Companies with strong growth prospects are generally the best dividend payers because it is easier to increase dividends when earnings per share improve. If earnings fall enough, the company could be forced to cut its dividend. For this reason, we are pleased to see that James Hardie Industries’ earnings per share have increased by 11% per year over the past five years. Earnings have been growing at a decent pace, but we fear dividend payments have eaten up most of the company’s cash flow over the past year.

Many investors will gauge a company’s dividend yield by evaluating how much dividend payouts have changed over time. Over the past 10 years, James Hardie Industries has increased its dividend by about 22% per year on average. Earnings per share and dividends have both increased rapidly lately, which is great to see.

The essential

Is James Hardie Industries Worth Buying For Its Dividend? Earnings per share growth is positive and the company’s payout ratio appears normal. However, we note that James Hardie Industries paid out a much higher percentage of its free cash flow, which makes us uneasy. In summary, it’s hard to get excited about James Hardie Industries from a dividend perspective.

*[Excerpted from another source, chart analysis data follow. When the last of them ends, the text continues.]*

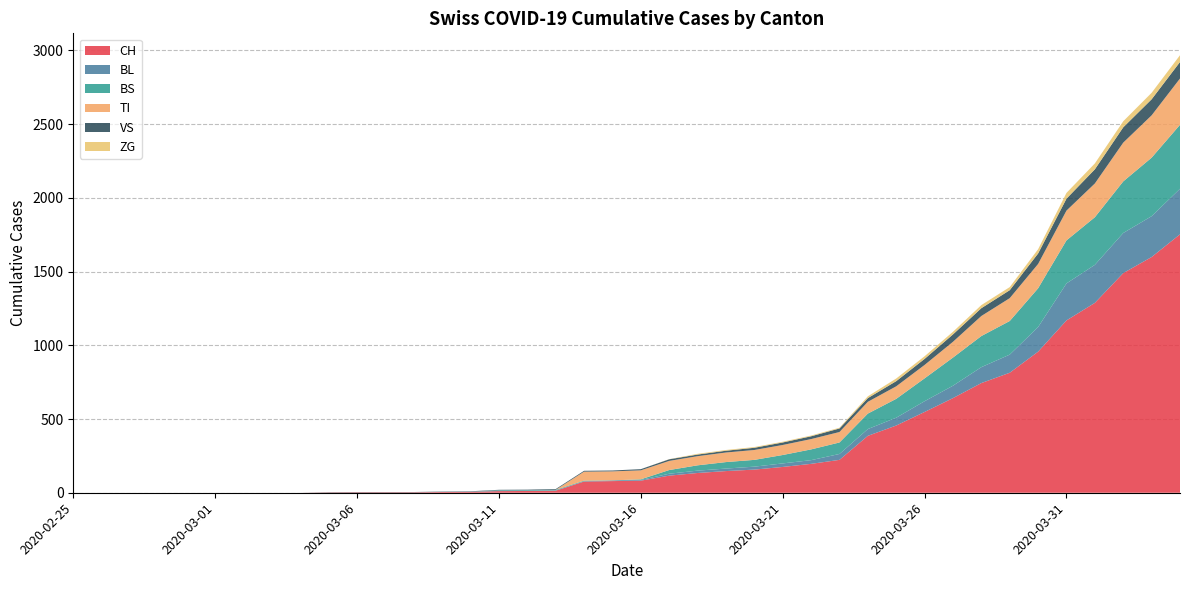

Reading right to left, what are all the values shown in this chart?

CH: 2020-04-04=1753	2020-04-03=1599	2020-04-02=1490	2020-04-01=1288	2020-03-31=1169	2020-03-30=957	2020-03-29=814	2020-03-28=744	2020-03-27=642	2020-03-26=548	2020-03-25=456	2020-03-24=386	2020-03-23=223	2020-03-22=196	2020-03-21=175	2020-03-20=157	2020-03-19=147	2020-03-18=134	2020-03-17=116	2020-03-16=82	2020-03-15=79	2020-03-14=76	2020-03-13=14	2020-03-12=12	2020-03-11=11	2020-03-10=6	2020-03-09=5	2020-03-08=3	2020-03-07=3	2020-03-06=3	2020-03-05=2	2020-03-04=0	2020-03-03=0	2020-03-02=0	2020-03-01=0	2020-02-29=0	2020-02-28=0	2020-02-27=0	2020-02-26=0	2020-02-25=0
BL: 2020-04-04=309	2020-04-03=277	2020-04-02=272	2020-04-01=258	2020-03-31=251	2020-03-30=167	2020-03-29=123	2020-03-28=108	2020-03-27=84	2020-03-26=73	2020-03-25=53	2020-03-24=46	2020-03-23=40	2020-03-22=25	2020-03-21=24	2020-03-20=20	2020-03-19=17	2020-03-18=16	2020-03-17=13	2020-03-16=5	2020-03-15=5	2020-03-14=2	2020-03-13=2	2020-03-12=2	2020-03-11=2	2020-03-10=2	2020-03-09=1	2020-03-08=0	2020-03-07=0	2020-03-06=0	2020-03-05=0	2020-03-04=0	2020-03-03=0	2020-03-02=0	2020-03-01=0	2020-02-29=0	2020-02-28=0	2020-02-27=0	2020-02-26=0	2020-02-25=0
BS: 2020-04-04=434	2020-04-03=397	2020-04-02=350	2020-04-01=323	2020-03-31=292	2020-03-30=263	2020-03-29=228	2020-03-28=211	2020-03-27=191	2020-03-26=155	2020-03-25=128	2020-03-24=105	2020-03-23=78	2020-03-22=73	2020-03-21=57	2020-03-20=46	2020-03-19=44	2020-03-18=36	2020-03-17=25	2020-03-16=4	2020-03-15=0	2020-03-14=4	2020-03-13=4	2020-03-12=4	2020-03-11=4	2020-03-10=0	2020-03-09=0	2020-03-08=0	2020-03-07=0	2020-03-06=0	2020-03-05=0	2020-03-04=0	2020-03-03=0	2020-03-02=0	2020-03-01=0	2020-02-29=0	2020-02-28=0	2020-02-27=0	2020-02-26=0	2020-02-25=0
TI: 2020-04-04=314	2020-04-03=287	2020-04-02=263	2020-04-01=229	2020-03-31=202	2020-03-30=165	2020-03-29=155	2020-03-28=136	2020-03-27=107	2020-03-26=91	2020-03-25=85	2020-03-24=80	2020-03-23=71	2020-03-22=70	2020-03-21=68	2020-03-20=67	2020-03-19=65	2020-03-18=62	2020-03-17=62	2020-03-16=61	2020-03-15=61	2020-03-14=61	2020-03-13=0	2020-03-12=0	2020-03-11=0	2020-03-10=0	2020-03-09=0	2020-03-08=0	2020-03-07=0	2020-03-06=0	2020-03-05=0	2020-03-04=0	2020-03-03=0	2020-03-02=0	2020-03-01=0	2020-02-29=0	2020-02-28=0	2020-02-27=0	2020-02-26=0	2020-02-25=0
VS: 2020-04-04=112	2020-04-03=109	2020-04-02=104	2020-04-01=96	2020-03-31=81	2020-03-30=71	2020-03-29=54	2020-03-28=53	2020-03-27=50	2020-03-26=41	2020-03-25=35	2020-03-24=25	2020-03-23=24	2020-03-22=19	2020-03-21=17	2020-03-20=15	2020-03-19=12	2020-03-18=11	2020-03-17=11	2020-03-16=8	2020-03-15=6	2020-03-14=6	2020-03-13=5	2020-03-12=3	2020-03-11=3	2020-03-10=2	2020-03-09=2	2020-03-08=2	2020-03-07=2	2020-03-06=2	2020-03-05=2	2020-03-04=0	2020-03-03=0	2020-03-02=0	2020-03-01=0	2020-02-29=0	2020-02-28=0	2020-02-27=0	2020-02-26=0	2020-02-25=0
ZG: 2020-04-04=46	2020-04-03=44	2020-04-02=41	2020-04-01=40	2020-03-31=39	2020-03-30=29	2020-03-29=21	2020-03-28=21	2020-03-27=18	2020-03-26=18	2020-03-25=18	2020-03-24=12	2020-03-23=5	2020-03-22=5	2020-03-21=5	2020-03-20=5	2020-03-19=5	2020-03-18=5	2020-03-17=1	2020-03-16=0	2020-03-15=0	2020-03-14=0	2020-03-13=0	2020-03-12=0	2020-03-11=0	2020-03-10=0	2020-03-09=0	2020-03-08=0	2020-03-07=0	2020-03-06=0	2020-03-05=0	2020-03-04=0	2020-03-03=0	2020-03-02=0	2020-03-01=0	2020-02-29=0	2020-02-28=0	2020-02-27=0	2020-02-26=0	2020-02-25=0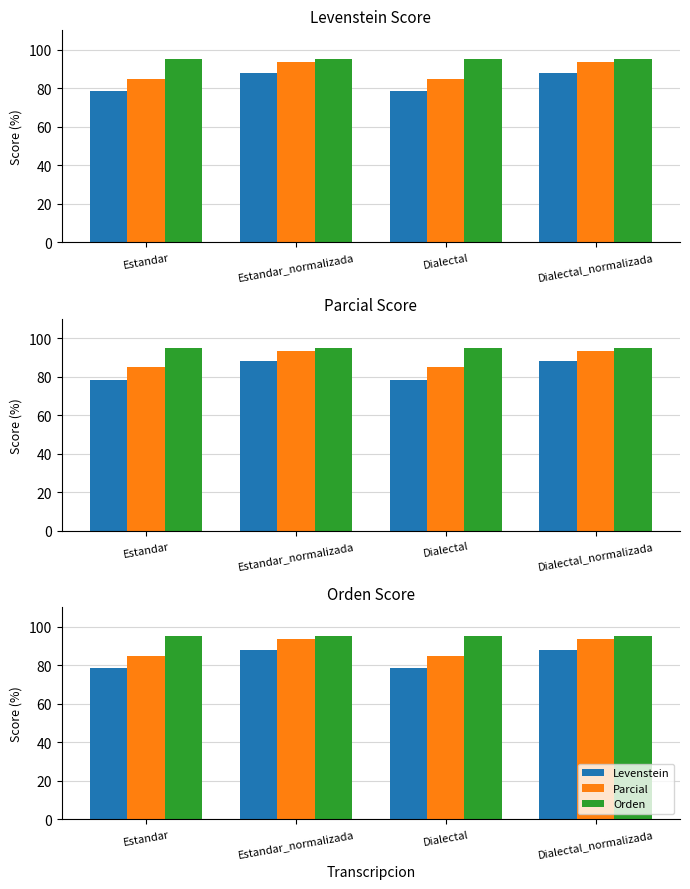

What position from the right is Estandar_normalizada?

3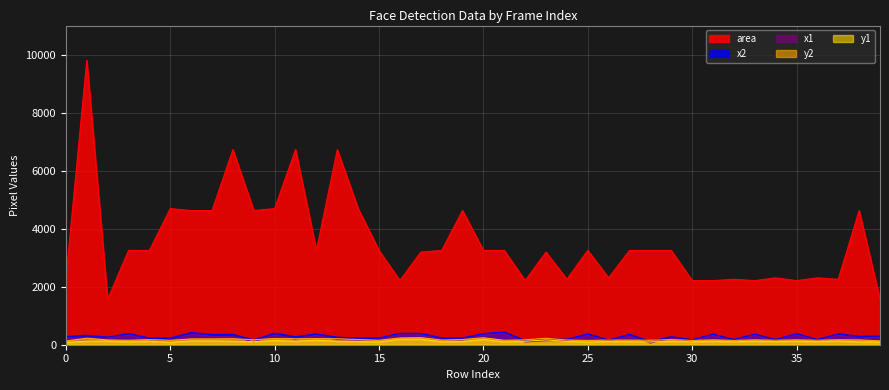

What is the approximate value of x1 at 2?

221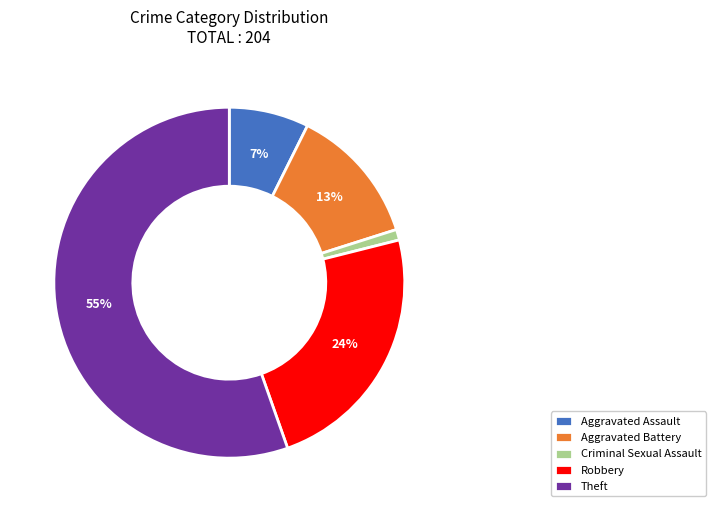

Does any single category account for the majority?

Yes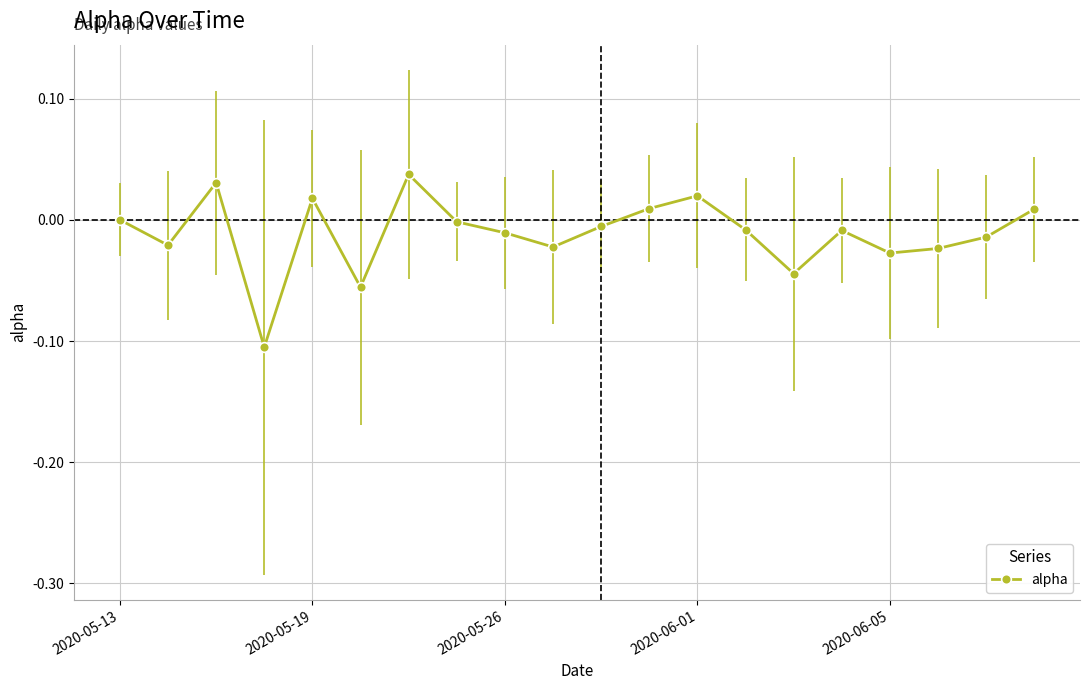

True or false: the data has more than 0 interior local peaks.

True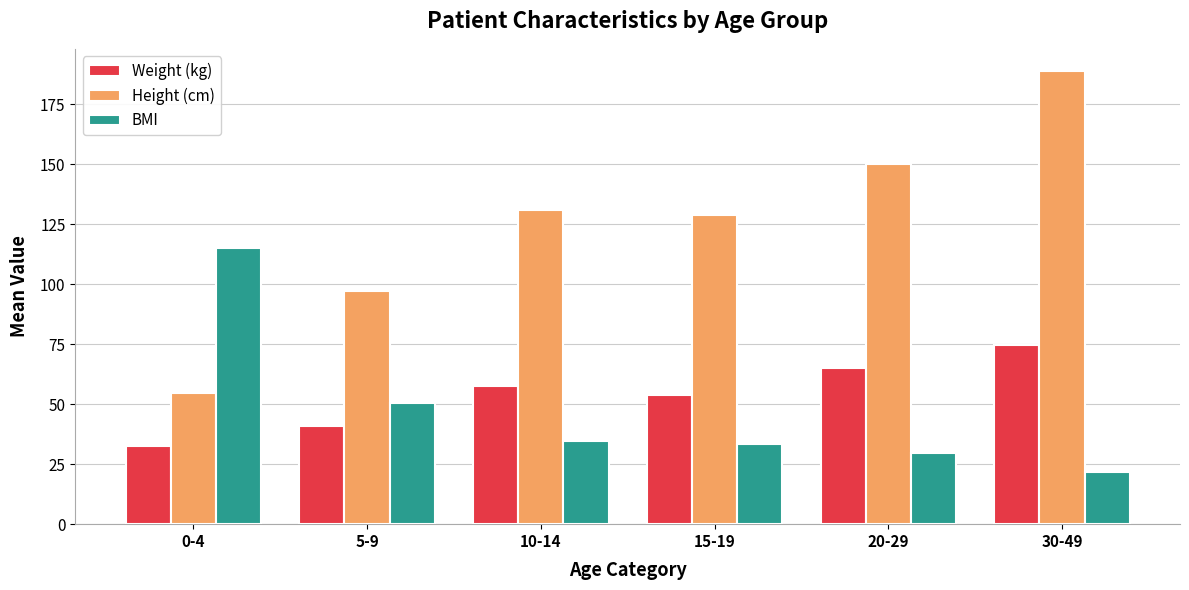

Reading left to right, list all the values displayed in this chart.

Weight (kg): 32.4	40.8	57.5	53.7	64.9	74.5
Height (cm): 54.6	97.2	130.8	128.7	150.0	188.7
BMI: 115.2	50.6	34.8	33.3	29.5	21.6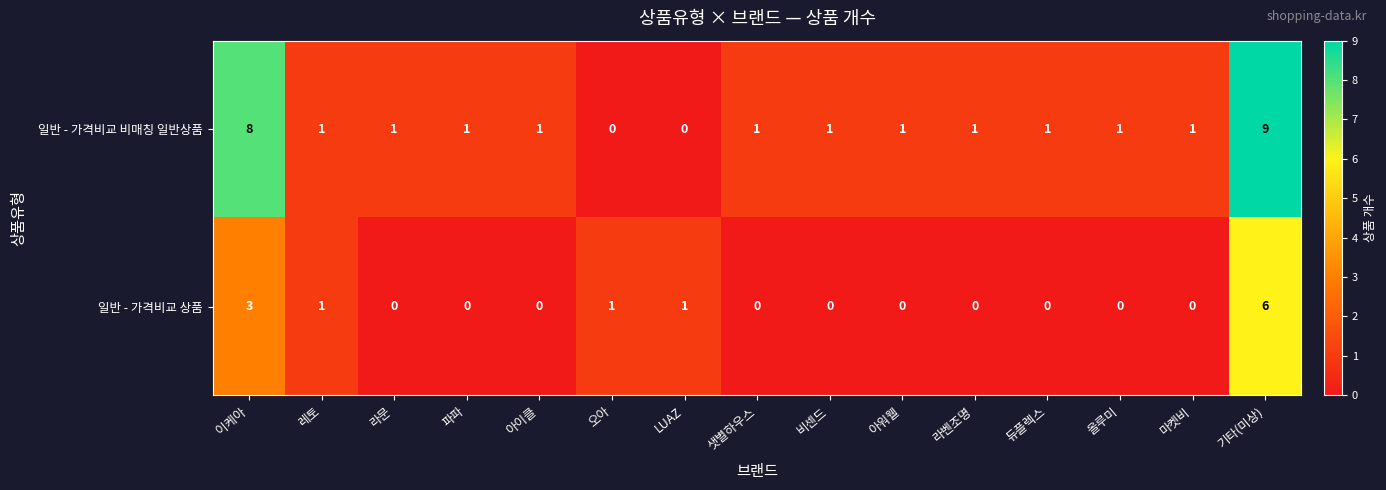

Which series has the largest range (max minus min)?

일반 - 가격비교 비매칭 일반상품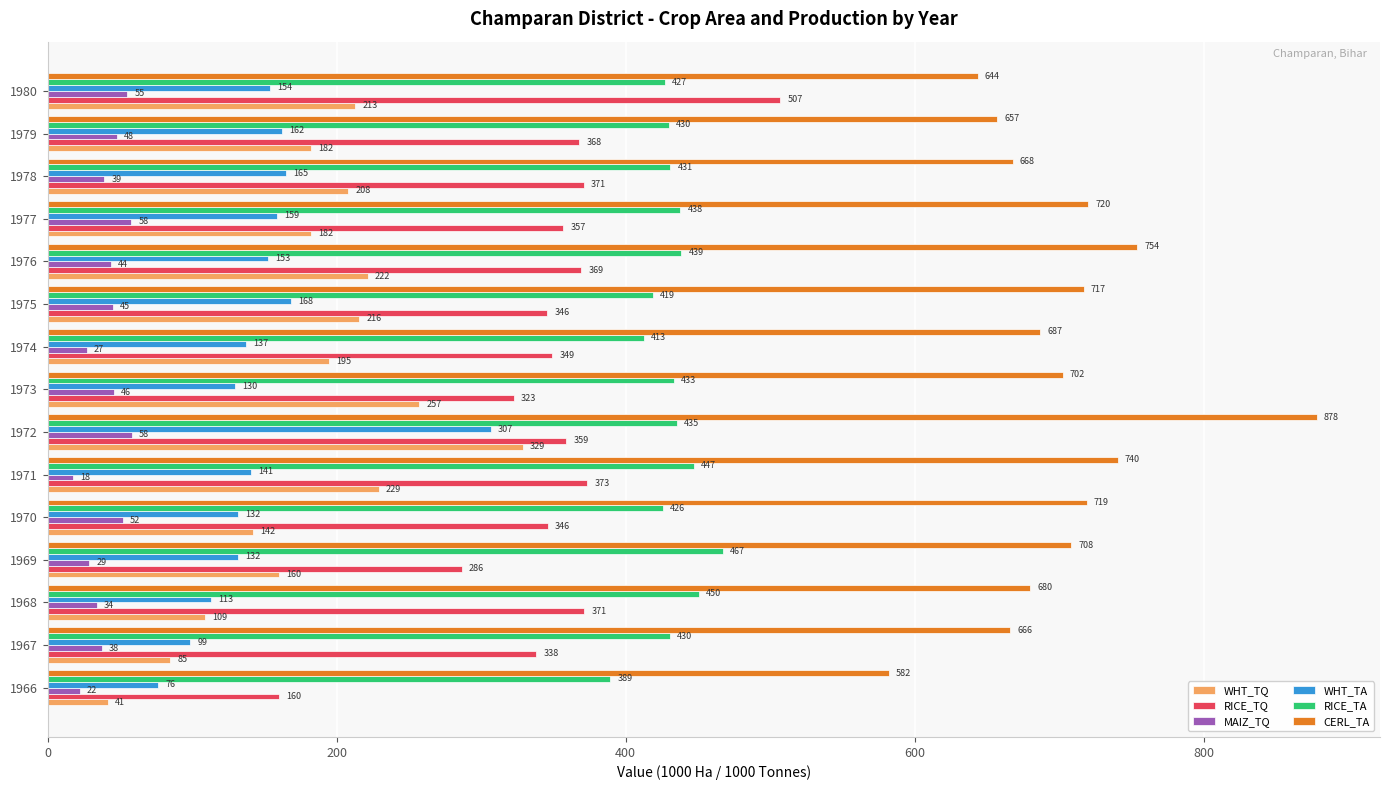

What is the lowest value of the RICE_TA series?

389.5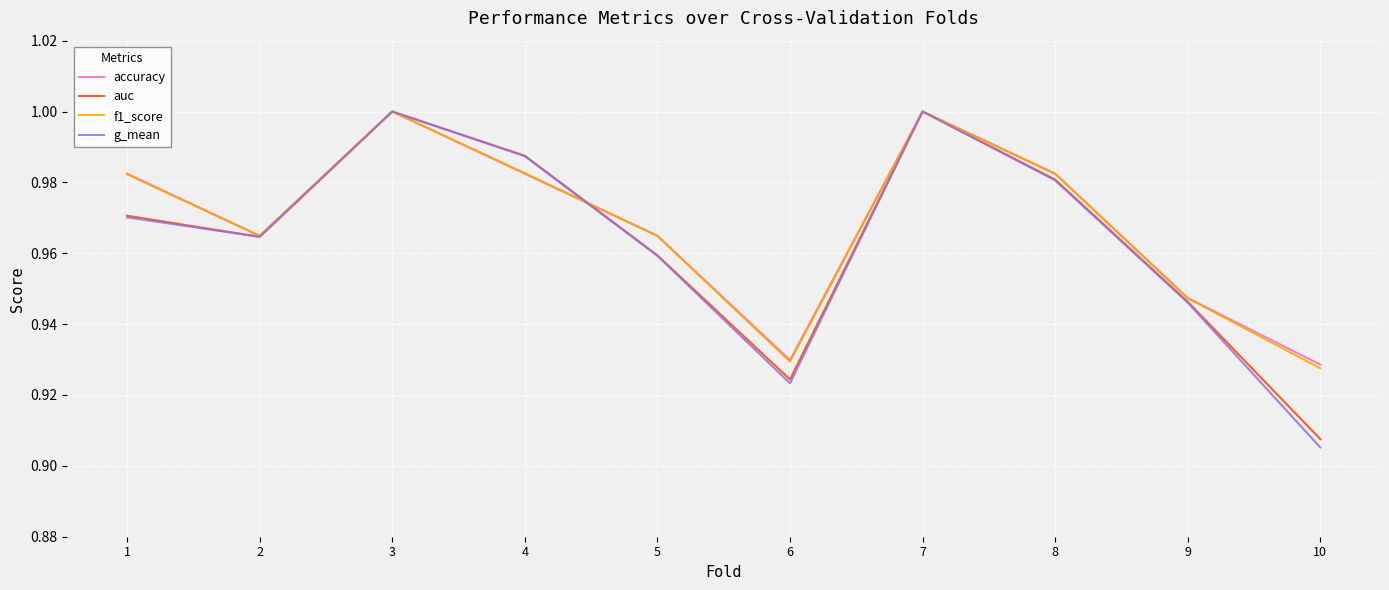

Is it true that f1_score equals 1.3 at 9?

False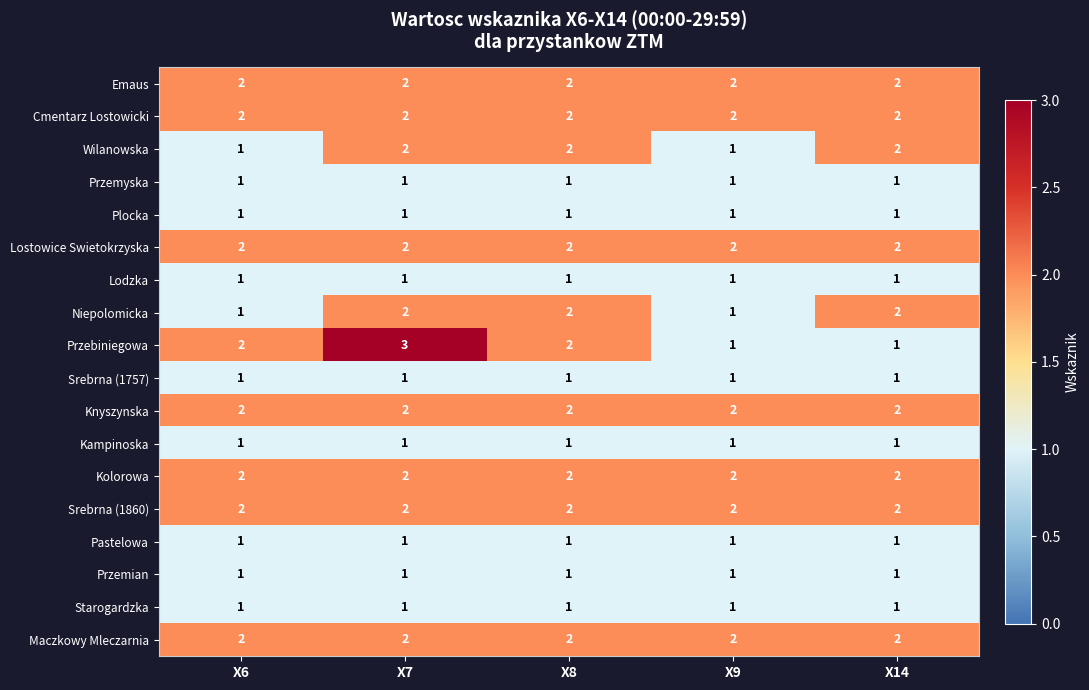

Which series has the widest spread of values?

Przebiniegowa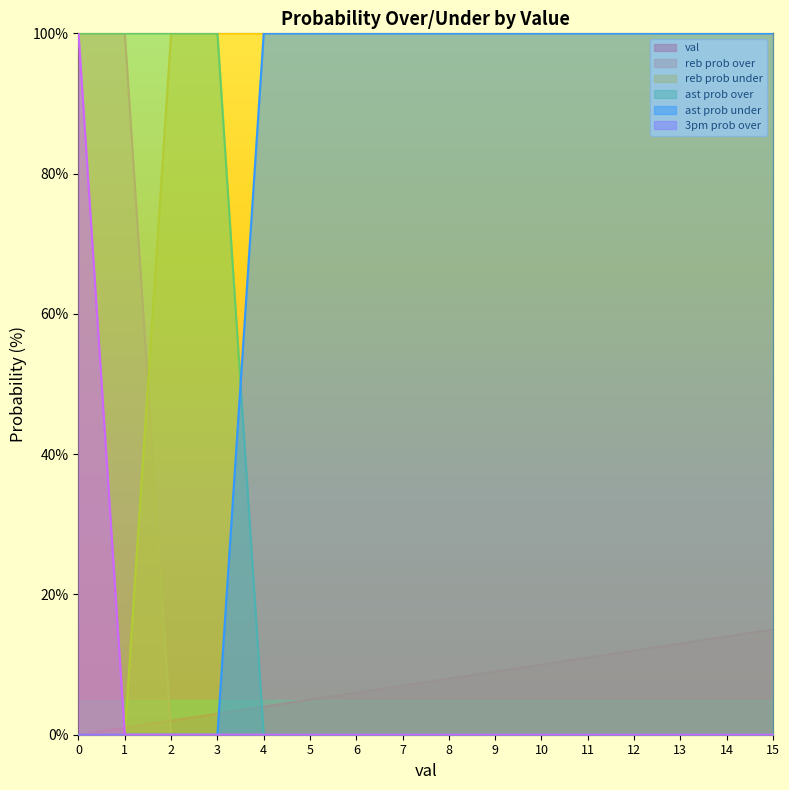

What is the sum of all 3pm prob over values?

100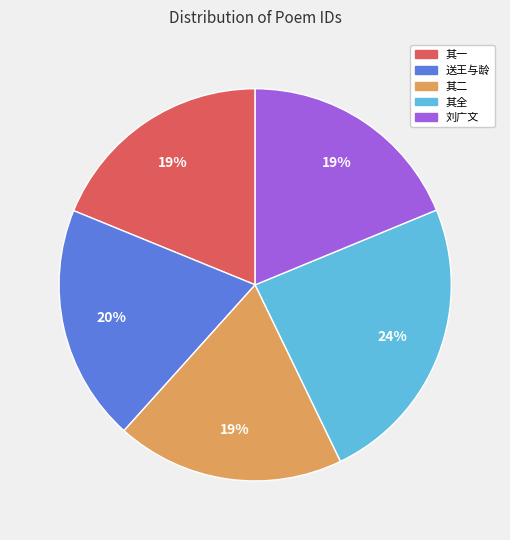

To the nearest percent, what is the average slice percentage?

20%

While you’re not too concerned about James Hardie Industries’ ability to pay dividends, you should still keep in mind some of the other risks this company faces. Every business has risks, and we’ve spotted 2 warning signs for James Hardie Industries you should know.

As a general rule, we don’t recommend simply buying the first dividend-paying stock you see. Here is a curated list of attractive stocks that are strong dividend payers.

This Simply Wall St article is general in nature. We provide commentary based on historical data and analyst forecasts only using unbiased methodology and our articles are not intended to be financial advice. It is not a recommendation to buy or sell stocks and does not take into account your objectives or financial situation. Our goal is to bring you targeted long-term analysis based on fundamental data. Note that our analysis may not take into account the latest announcements from price-sensitive companies or qualitative materials. Simply Wall St has no position in the stocks mentioned.